The Evolutionary Game-Based Dynamics of Sybil Attack Prevention in WSN

Document Type : Research Paper


1 Islamic Azad University

2 Shahed university

3 Shahed University


Today, wireless sensor networks are widely employed in various applications, including monitoring environments and tracking objects for military surveillance, industrial applications, and healthcare. Thus, the establishment of security in such networks is of great importance. One of the dangerous attacks against these networks is the Sybil attack. In this attack, a malicious node propagates multiple fake identities simultaneously, which affects routing protocols and many other operations like voting, reputation evaluation, and data aggregation. In this paper, we study the sensor node rate trust decision to defend against Sybil attacks in WSNs and its dynamics that play a key role in stabilizing the whole WSN using evolutionary game theory.

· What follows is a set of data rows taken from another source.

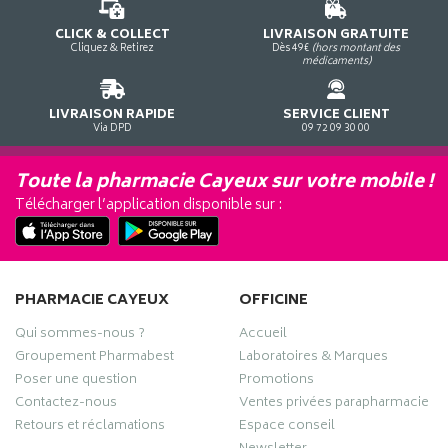
CLICK & COLLECT
LIVRAISON GRATUITE
Cliquez & Retirez
Dès 49€
(hors montant des
médicaments)
LIVRAISON RAPIDE
SERVICE CLIENT
Via DPD
09 72 09 30 00
Toute la pharmacie Cayeux sur votre mobile !
Télécharger l’application disponible sur :
PHARMACIE CAYEUX
OFFICINE
Qui sommes-nous ?
Accueil
Groupement Pharmabest
Laboratoires & Marques
Poser une question
Promotions
Contactez-nous
Ventes privées parapharmacie
Retours et réclamations
Espace conseil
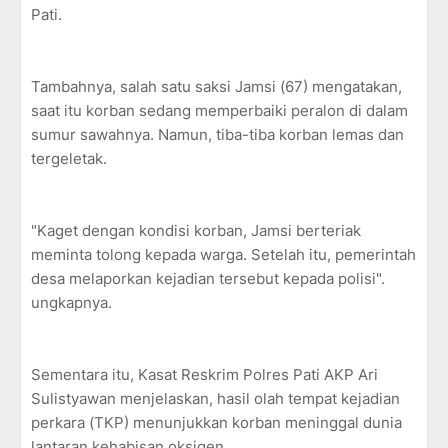
Pati.
Tambahnya, salah satu saksi Jamsi (67) mengatakan,
saat itu korban sedang memperbaiki peralon di dalam
sumur sawahnya. Namun, tiba-tiba korban lemas dan
tergeletak.
"Kaget dengan kondisi korban, Jamsi berteriak
meminta tolong kepada warga. Setelah itu, pemerintah
desa melaporkan kejadian tersebut kepada polisi".
ungkapnya.
Sementara itu, Kasat Reskrim Polres Pati AKP Ari
Sulistyawan menjelaskan, hasil olah tempat kejadian
perkara (TKP) menunjukkan korban meninggal dunia
lantaran kehabisan oksigen.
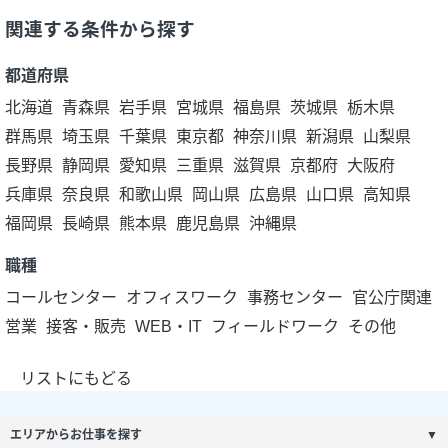
関連する条件から探す
都道府県
北海道
青森県
岩手県
宮城県
福島県
茨城県
栃木県
群馬県
埼玉県
千葉県
東京都
神奈川県
新潟県
山梨県
長野県
静岡県
愛知県
三重県
滋賀県
京都府
大阪府
兵庫県
奈良県
和歌山県
岡山県
広島県
山口県
高知県
福岡県
長崎県
熊本県
鹿児島県
沖縄県
職種
コールセンター
オフィスワーク
事務センター
官公庁関連
営業
接客・販売
WEB・IT
フィールドワーク
その他
リストにもどる
エリアからお仕事を探す
▼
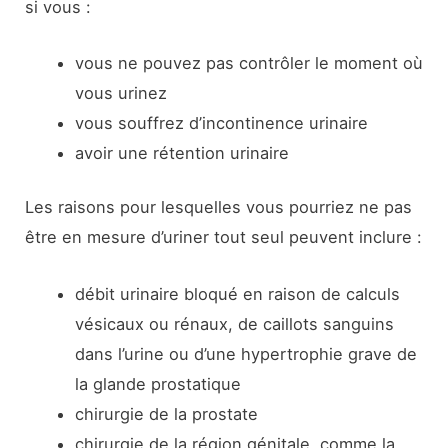
si vous :
vous ne pouvez pas contrôler le moment où
vous urinez
vous souffrez d’incontinence urinaire
avoir une rétention urinaire
Les raisons pour lesquelles vous pourriez ne pas
être en mesure d’uriner tout seul peuvent inclure :
débit urinaire bloqué en raison de calculs
vésicaux ou rénaux, de caillots sanguins
dans l’urine ou d’une hypertrophie grave de
la glande prostatique
chirurgie de la prostate
chirurgie de la région génitale, comme la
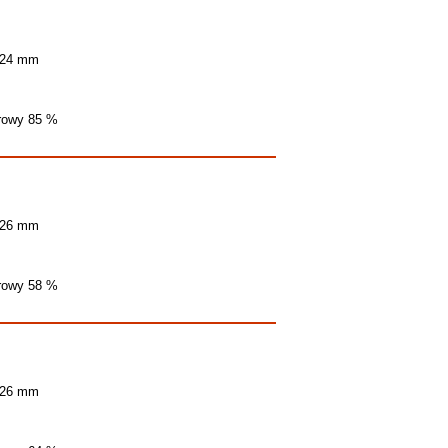
 24 mm
trowy 85 %
 26 mm
trowy 58 %
 26 mm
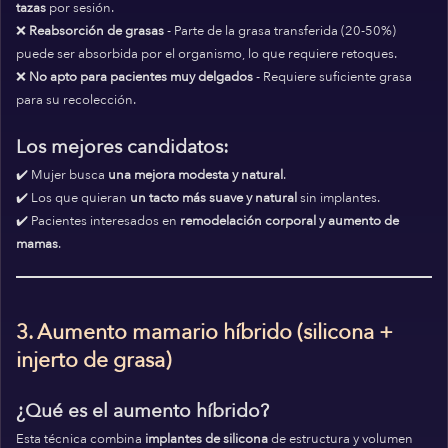
tazas
por sesión.
❌
Reabsorción de grasas
- Parte de la grasa transferida (20-50%)
puede ser absorbida por el organismo, lo que requiere retoques.
❌
No apto para pacientes muy delgados
- Requiere suficiente grasa
para su recolección.
Los mejores candidatos:
✔️ Mujer busca
una mejora modesta y natural
.
✔️ Los que quieran
un tacto más suave y natural
sin implantes.
✔️ Pacientes interesados en
remodelación corporal y aumento de
mamas
.
3. Aumento mamario híbrido (silicona +
injerto de grasa)
¿Qué es el aumento híbrido?
Esta técnica combina
implantes de silicona
de estructura y volumen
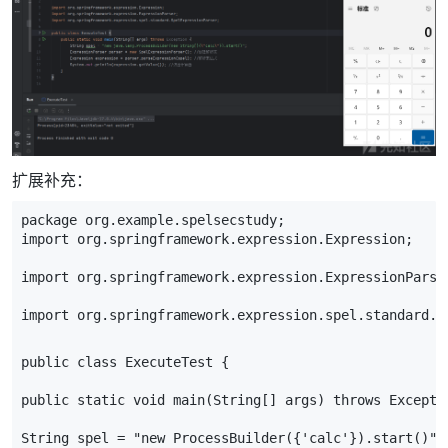
扩展补充：
package
org
.
example
.
spelsecstudy
;
import
org
.
springframework
.
expression
.
Expression
;
import
org
.
springframework
.
expression
.
ExpressionParse
import
org
.
springframework
.
expression
.
spel
.
standard
.
S
public
class
ExecuteTest
{
public
static
void
main
(
String
[]
args
)
throws
Excepti
String
spel
=
"new ProcessBuilder({'calc'}).start()"
;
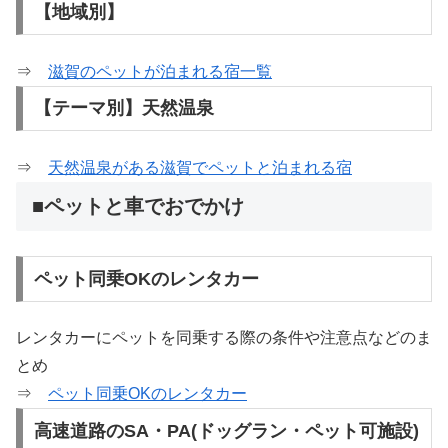
【地域別】
⇒
滋賀のペットが泊まれる宿一覧
【テーマ別】天然温泉
⇒
天然温泉がある滋賀でペットと泊まれる宿
■ペットと車でおでかけ
ペット同乗OKのレンタカー
レンタカーにペットを同乗する際の条件や注意点などのま
とめ
⇒
ペット同乗OKのレンタカー
高速道路のSA・PA(ドッグラン・ペット可施設)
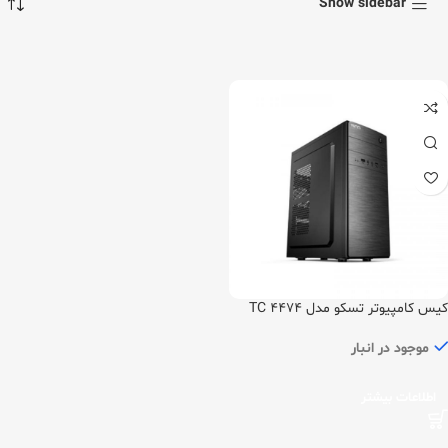
Show sidebar
کیس کامپیوتر تسکو مدل TC 4474
موجود در انبار
اطلاعات بیشتر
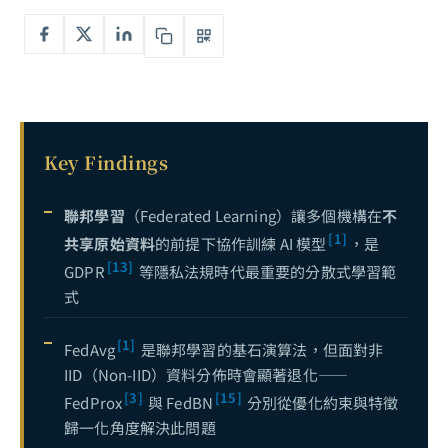
Key Findings
聯邦學習
（Federated Learning）讓多個機構在
不
[1]
共享原始資料
的前提下協作訓練 AI 模型
，是
[13]
GDPR
等隱私法規時代最重要的分散式學習範
式
[1]
FedAvg
是聯邦學習的基石演算法，但面對非
IID（Non-IID）資料分佈時會顯著退化——
[3]
[15]
FedProx
與 FedBN
分別從優化約束與特徵
歸一化角度解決此問題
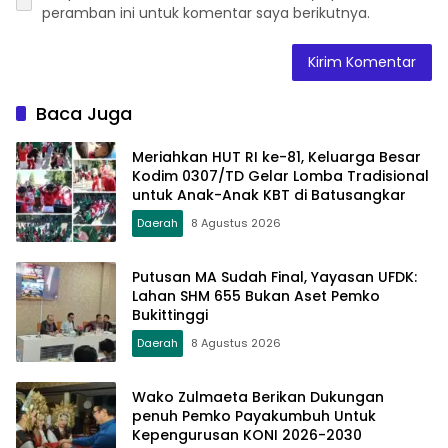
peramban ini untuk komentar saya berikutnya.
Baca Juga
Meriahkan HUT RI ke-81, Keluarga Besar
Kodim 0307/TD Gelar Lomba Tradisional
untuk Anak-Anak KBT di Batusangkar
Daerah
8 Agustus 2026
Putusan MA Sudah Final, Yayasan UFDK:
Lahan SHM 655 Bukan Aset Pemko
Bukittinggi
Daerah
8 Agustus 2026
Wako Zulmaeta Berikan Dukungan
penuh Pemko Payakumbuh Untuk
Kepengurusan KONI 2026-2030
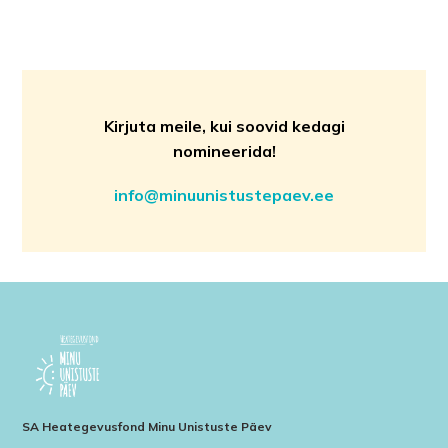
Kirjuta meile, kui soovid kedagi
nomineerida!
info@minuunistustepaev.ee
SA Heategevusfond Minu Unistuste Päev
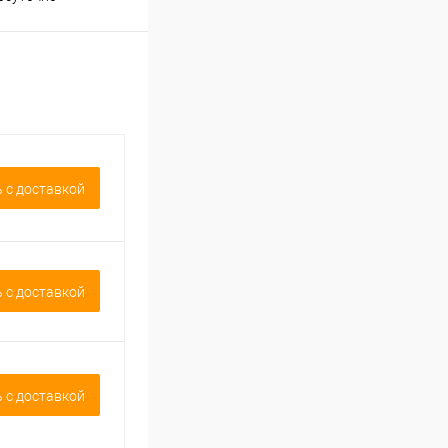
 c доставкой
 c доставкой
 c доставкой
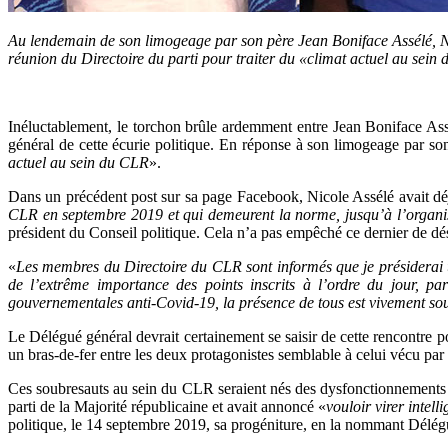
Au lendemain de son limogeage par son père Jean Boniface Assélé, 
réunion du Directoire du parti pour traiter du «climat actuel au sei
Inéluctablement, le torchon brûle ardemment entre Jean Boniface Assé
général de cette écurie politique. En réponse à son limogeage par son
actuel au sein du CLR
».
Dans un précédent post sur sa page Facebook, Nicole Assélé avait d
CLR en septembre 2019 et qui demeurent la norme, jusqu’à l’organis
président du Conseil politique. Cela n’a pas empêché ce dernier de désa
«
Les membres du Directoire du CLR sont informés que je présiderai 
de l’extrême importance des points inscrits à l’ordre du jour, p
gouvernementales anti-Covid-19, la présence de tous est vivement so
Le Délégué général devrait certainement se saisir de cette rencontre p
un bras-de-fer entre les deux protagonistes semblable à celui vécu par
Ces soubresauts au sein du CLR seraient nés des dysfonctionnements da
parti de la Majorité républicaine et avait annoncé «
vouloir virer intell
politique, le 14 septembre 2019, sa progéniture, en la nommant Délégu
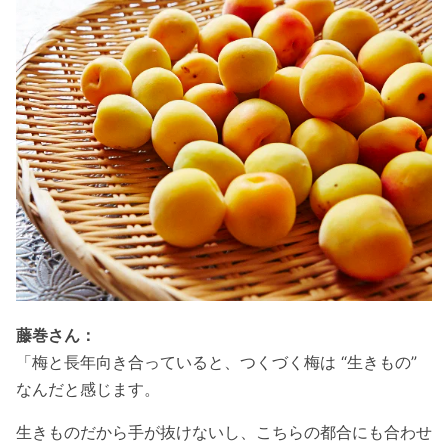
藤巻さん：
「梅と長年向き合っていると、つくづく梅は “生きもの”
なんだと感じます。
生きものだから手が抜けないし、こちらの都合にも合わせ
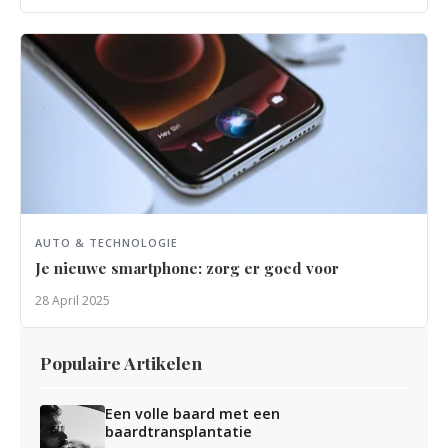
AUTO & TECHNOLOGIE
Je nieuwe smartphone: zorg er goed voor
28 April 2025
Populaire Artikelen
Een volle baard met een
baardtransplantatie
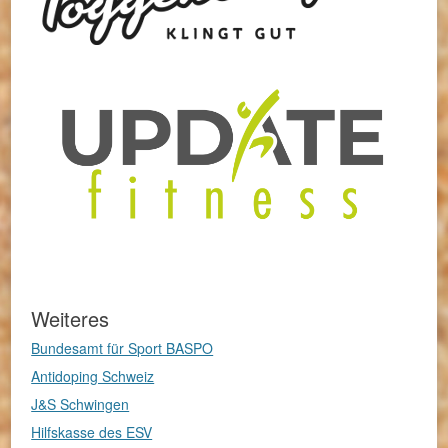
Weiteres
Bundesamt für Sport BASPO
Antidoping Schweiz
J&S Schwingen
Hilfskasse des ESV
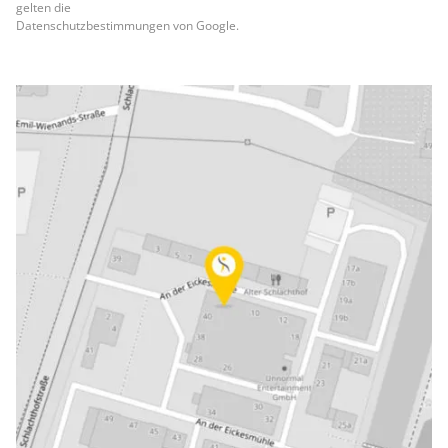
gelten die
Datenschutzbestimmungen von Google.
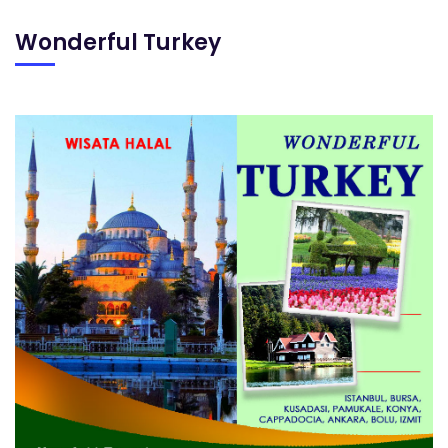
Wonderful Turkey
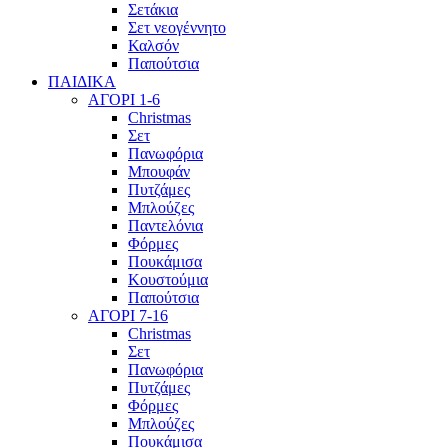
Σετάκια
Σετ νεογέννητο
Καλσόν
Παπούτσια
ΠΑΙΔΙΚΑ
ΑΓΟΡΙ 1-6
Christmas
Σετ
Πανωφόρια
Μπουφάν
Πυτζάμες
Μπλούζες
Παντελόνια
Φόρμες
Πουκάμισα
Κουστούμια
Παπούτσια
ΑΓΟΡΙ 7-16
Christmas
Σετ
Πανωφόρια
Πυτζάμες
Φόρμες
Μπλούζες
Πουκάμισα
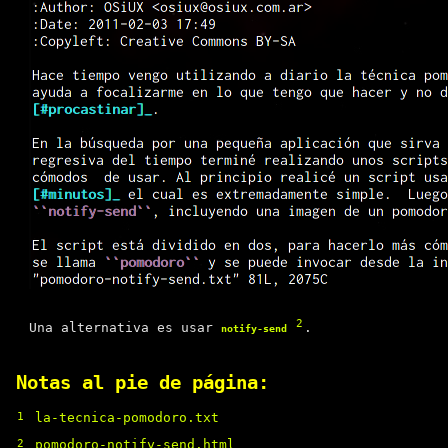
2
Una alternativa es usar
.
notify-send
Notas al pie de página:
1
la-tecnica-pomodoro.txt
2
pomodoro-notify-send.html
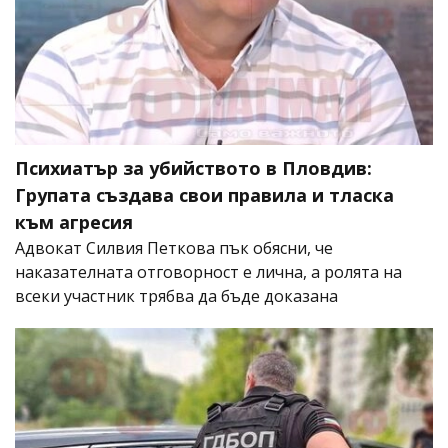
Психиатър за убийството в Пловдив:
Групата създава свои правила и тласка
към агресия
Адвокат Силвия Петкова пък обясни, че
наказателната отговорност е лична, а ролята на
всеки участник трябва да бъде доказана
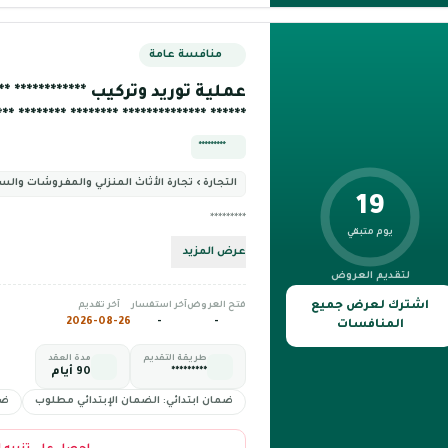
منافسة عامة
عملية توريد وتركيب ************ *****
********** ******** ******** **************
*********
التجارة › تجارة الأثاث المنزلي والمفروشات والس
19
*********
يوم متبقي
عرض المزيد
لتقديم العروض
اشترك لعرض جميع
فتح العروض
آخر استفسار
آخر تقديم
2026-08-26
-
-
المنافسات
طريقة التقديم
مدة العقد
*********
90 أيام
ضمان ابتدائي: الضمان الإبتدائي مطلوب
ضم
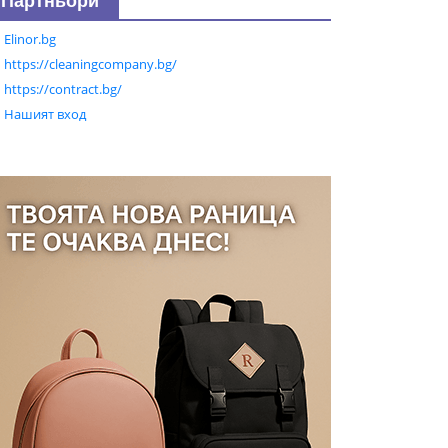
Партньори
Elinor.bg
https://cleaningcompany.bg/
https://contract.bg/
Нашият вход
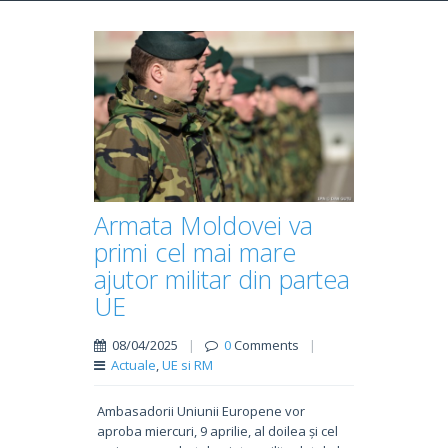
Armata Moldovei va
primi cel mai mare
ajutor militar din partea
UE
08/04/2025
|
0
Comments
|
Actuale
,
UE si RM
Ambasadorii Uniunii Europene vor
aproba miercuri, 9 aprilie, al doilea și cel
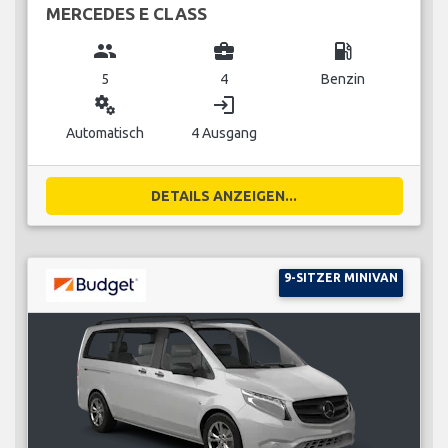
MERCEDES E CLASS
group
business_center
local_gas_station
5
4
Benzin
miscellaneous_services
login
Automatisch
4 Ausgang
DETAILS ANZEIGEN...
9-SITZER MINIVAN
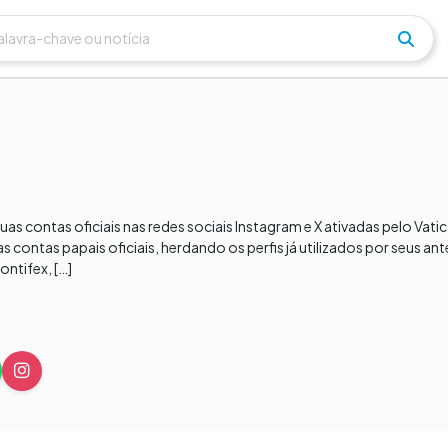
 suas contas oficiais nas redes sociais Instagram e X ativadas pelo Vat
 contas papais oficiais, herdando os perfis já utilizados por seus an
ntifex, […]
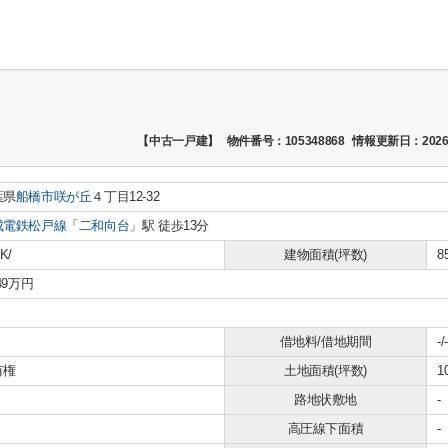
【中古一戸建】
物件番号：105348868
情報更新日：2026
葉県
船橋市
咲が丘
４丁目12-32
成電鉄松戸線
「
二和向台
」駅 徒歩13分
K/
建物面積(坪数)
8
549万円
借地料/借地期間
-/-
有権
土地面積(坪数)
1
路地状敷地
-
高圧線下面積
-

We then propose and prove the theorems indicating that evolutionarily stable strategies can be attained under different parameter values, which supply the theoretical foundations to devise defiance against Sybil attacks in WSNs. Moreover, we can find out the conditions that will lead SNs to choose the strategy Healthy as their final behavior. In this manner, we can assure WSNs’ security and stability by introducing a rate-trust mechanism to satisfy these conditions. And furthermore, the efficiency of algorithms in terms of true detection rate and false detection rate is evaluated through a series of experiments. Experiment results show that the proposed algorithm is able to detect 99.9% of Sybil nodes with a 0.005% false detection rate. Additionally, the proposed algorithm is compared with other algorithms in terms of true detection rate and false detection rate, which shows that the proposed algorithm performs satisfactorily.